Çocukluğumdan beri herkes ismimi sorar. Hayır, sahne ismim değil, gerçek ismim. İnanmayana kimliğimi çıkarıp gösteriyorum. İç güzellik, büyük beyaz, parlak ışık demek. Aynı zamanda bir çiçek ismiymiş. Çin’de bir imparatorun da ismi olarak geçiyor.
Çin demişken, sen nerelisin?
Adanalıyım. Babam Adanalı, annem Selanik göçmeni.
Nasıl bir ailen var, bahseder misin?
Babam tıp fakültesinde profesör. Annem öğretmen. Adana’da yaşıyorlar. Bir de erkek kardeşim var. O da endüstri mühendisi. Otoriter bir aileye sahibim. Aslında müzik yapmamı hiç istemediler.
Sen de aslında kimyagersin.
Evet, Ankara Üniversitesi Fen Fakültesi, Kimya Bölümü’nden mezunum. Bir seneye yakın kimyagerlik yaptım. İçimde hep müzik aşkı vardı. Bir şekilde İstanbul’a gelmem gerekiyordu. Uzun süre mücadele ettim. Babam sırf İstanbul’a gelmeyeyim diye, kazanmış olduğum Maltepe Üniversitesi Tıp Fakültesi’ne göndermedi. Kimyagerlik yapmayı bahane edip İstanbul’a geldim. Bir ilaç firmasında çalıştım. Çok mutsuzdum. Babama çok mutsuz olduğumu, yaratıcı bir şeyler yapmak istediğimi söyledim. Çocukluğumdan beri gitar çalıyorum, klavye çalıyorum, beste yapıyorum. Benim olayım müzik! Babam da yaratıcılığını yansıtmak istiyorsan, moda okuluna git dedi. İstanbul Moda Akademisi’nde 2 sene okudum. Orayı da bitirip, diplomamı aldım, başladığım şeyi asla yarıda bırakmam ama beni tabii ki kesmedi.
Kaç yaşındasın?
30 yaşındayım ama bana sorsan 24. İnsanın gerçekten hissettiği bir yaş var.

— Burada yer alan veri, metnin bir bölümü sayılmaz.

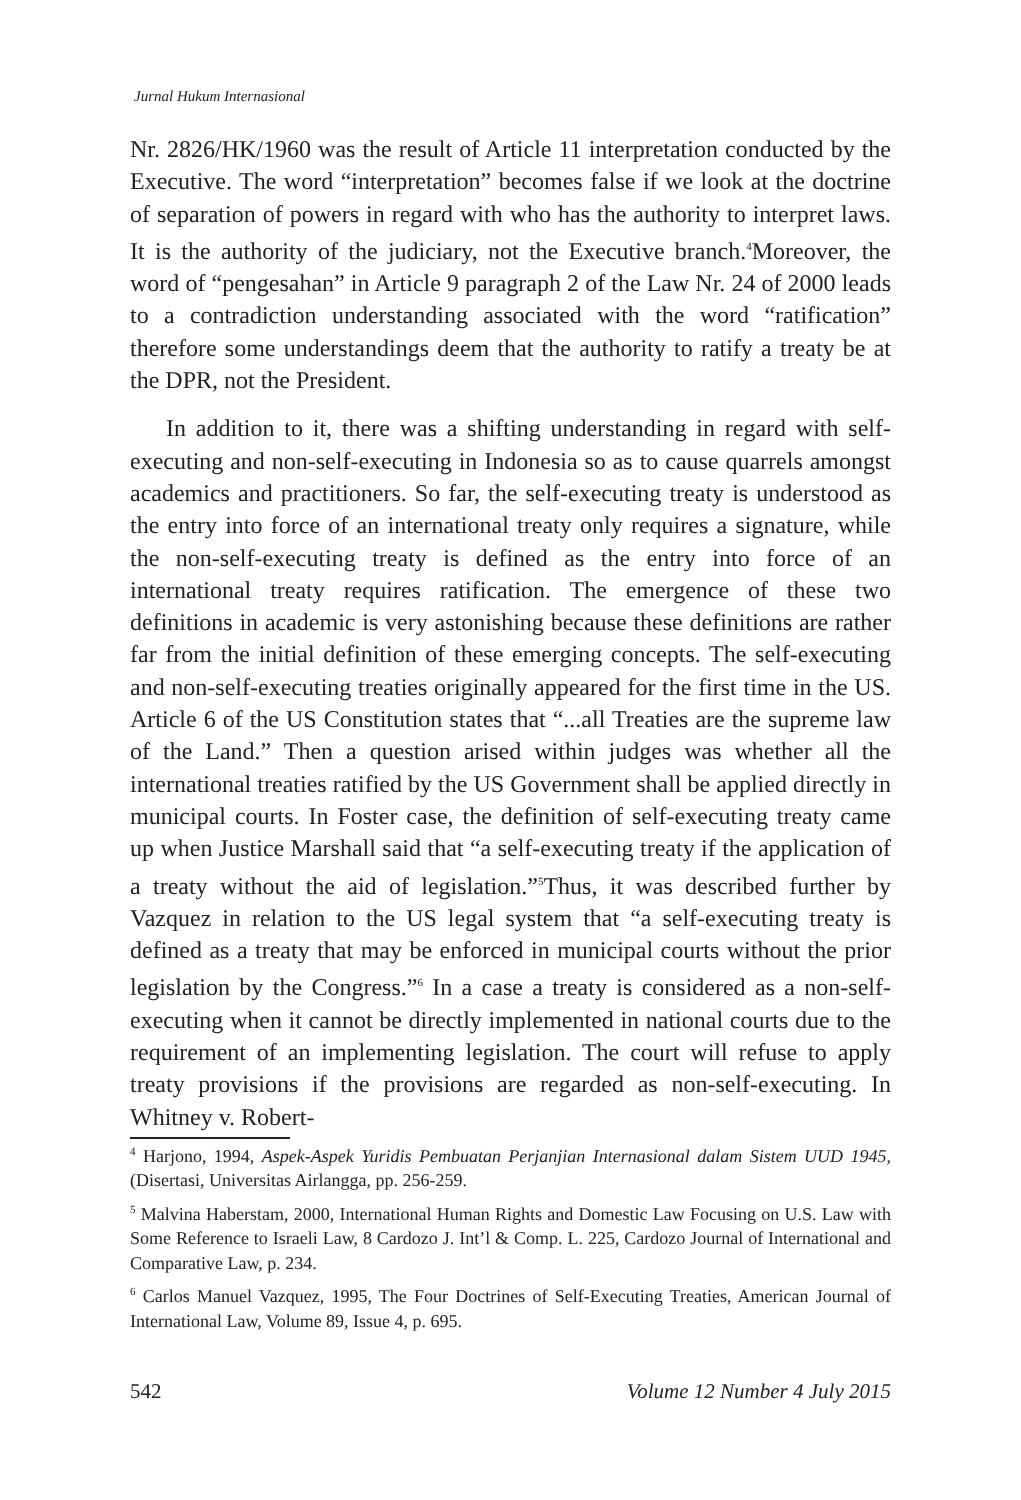Jurnal Hukum Internasional
Nr. 2826/HK/1960 was the result of Article 11 interpretation conducted by the Executive. The word “interpretation” becomes false if we look at the doctrine of separation of powers in regard with who has the authority to interpret laws. It is the authority of the judiciary, not the Executive branch.<sup>4</sup>Moreover, the word of “pengesahan” in Article 9 paragraph 2 of the Law Nr. 24 of 2000 leads to a contradiction understanding associated with the word “ratification” therefore some understandings deem that the authority to ratify a treaty be at the DPR, not the President.
In addition to it, there was a shifting understanding in regard with self-executing and non-self-executing in Indonesia so as to cause quarrels amongst academics and practitioners. So far, the self-executing treaty is understood as the entry into force of an international treaty only requires a signature, while the non-self-executing treaty is defined as the entry into force of an international treaty requires ratification. The emergence of these two definitions in academic is very astonishing because these definitions are rather far from the initial definition of these emerging concepts. The self-executing and non-self-executing treaties originally appeared for the first time in the US. Article 6 of the US Constitution states that “...all Treaties are the supreme law of the Land.” Then a question arised within judges was whether all the international treaties ratified by the US Government shall be applied directly in municipal courts. In Foster case, the definition of self-executing treaty came up when Justice Marshall said that “a self-executing treaty if the application of a treaty without the aid of legislation.”<sup>5</sup>Thus, it was described further by Vazquez in relation to the US legal system that “a self-executing treaty is defined as a treaty that may be enforced in municipal courts without the prior legislation by the Congress.”<sup>6</sup> In a case a treaty is considered as a non-self- executing when it cannot be directly implemented in national courts due to the requirement of an implementing legislation. The court will refuse to apply treaty provisions if the provisions are regarded as non-self-executing. In Whitney v. Robert-
<sup>4</sup> Harjono, 1994, Aspek-Aspek Yuridis Pembuatan Perjanjian Internasional dalam Sistem UUD 1945, (Disertasi, Universitas Airlangga, pp. 256-259.
<sup>5</sup> Malvina Haberstam, 2000, International Human Rights and Domestic Law Focusing on U.S. Law with Some Reference to Israeli Law, 8 Cardozo J. Int’l & Comp. L. 225, Cardozo Journal of International and Comparative Law, p. 234.
<sup>6</sup> Carlos Manuel Vazquez, 1995, The Four Doctrines of Self-Executing Treaties, American Journal of International Law, Volume 89, Issue 4, p. 695.
542 Volume 12 Number 4 July 2015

Gelelim müziğe… Ailene rağmen müziği hayatına nasıl alabildin?
Enerji denilen şeye çok inanırım. Hande Yener’in bir lansmanına katıldım. Orada yetenekli bir aranjörle tanıştım. Ki o zamanlar Emrah Karaduman bu kadar tanınmıyordu. Sonra birlikte kahve içtik, konuştuk, beni tanımaya başladıkça, içinde müzik var neden müzik yapmıyorsun dedi. Ona hissettiğim duygular vardı, o duyguları yazıp gönderdim, o da üzerine beste yaptı. Bana beste yaptığı parçayı gönderdiğinde Adana’daydım. Babama dinlettim. Aslında fena değil dedi. Sonra babamı ikna edene kadar göbeğim çatladı ama bir şekilde kandırdım. O aranjör arkadaşım, Fulin bu işi yapmanın maddi bir külfeti var dedi. Albümü yapabilmem için babam kredi çekti. Çıkışım, sözü benim, aranjesi Emrah Karaduman’ın olan “İçinden Oku” şarkısı ile oldu. Sonra hep çalışmak istediğim DMC firmasına geçtim. Samsun Bey, lafımdan, sözümden çıkmayacaksın dedi. Tamam dedim. DMC ile sözleşme yaptığımızda dünyalar benim oldu.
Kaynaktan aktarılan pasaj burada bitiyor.